Required action: Apart from the images, the records below need to be copied exactly.

[Excerpts from a dataset]
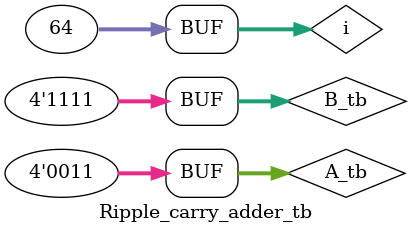
<source format=v>

module Ripple_Carry_adder(A,B,Sum,Carry);
input [3:0]A,B;
output  [3:0]Sum;
output  Carry;
wire x,y,z;
full_add fa1(A[0],B[0],0,Sum[0],x);
full_add fa2(A[1],B[1],x,Sum[1],y);
full_add fa3(A[2],B[2],y,Sum[2],z);
full_add fa4(A[3],B[3],z,Sum[3],Carry);
endmodule

// testbench


module Ripple_carry_adder_tb();
reg [3:0]A_tb;
reg [3:0]B_tb;
wire carry_tb;
wire [3:0]Sum_tb;
Ripple_Carry_adder DUT(A_tb,B_tb,Sum_tb,carry_tb);
integer i;
initial
begin
	for(i=0;i<64;i=i+1)
	begin
		{A_tb,B_tb}=i;
		#10;
	end
end
initial
begin
$monitor($time,"A=%d \t B=%d \t Sum=%d \t Carry=%d\t ",A_tb,B_tb,Sum_tb,carry_tb );
end
endmodule

</source>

Solution:
<source format=v>

module Ripple_Carry_adder(A,B,Sum,Carry);
input [3:0]A,B;
output  [3:0]Sum;
output  Carry;
wire x,y,z;
full_add fa1(A[0],B[0],0,Sum[0],x);
full_add fa2(A[1],B[1],x,Sum[1],y);
full_add fa3(A[2],B[2],y,Sum[2],z);
full_add fa4(A[3],B[3],z,Sum[3],Carry);
endmodule

// testbench


module Ripple_carry_adder_tb();
reg [3:0]A_tb;
reg [3:0]B_tb;
wire carry_tb;
wire [3:0]Sum_tb;
Ripple_Carry_adder DUT(A_tb,B_tb,Sum_tb,carry_tb);
integer i;
initial
begin
	for(i=0;i<64;i=i+1)
	begin
		{A_tb,B_tb}=i;
		#10;
	end
end
initial
begin
$monitor($time,"A=%d \t B=%d \t Sum=%d \t Carry=%d\t ",A_tb,B_tb,Sum_tb,carry_tb );
end
endmodule

</source>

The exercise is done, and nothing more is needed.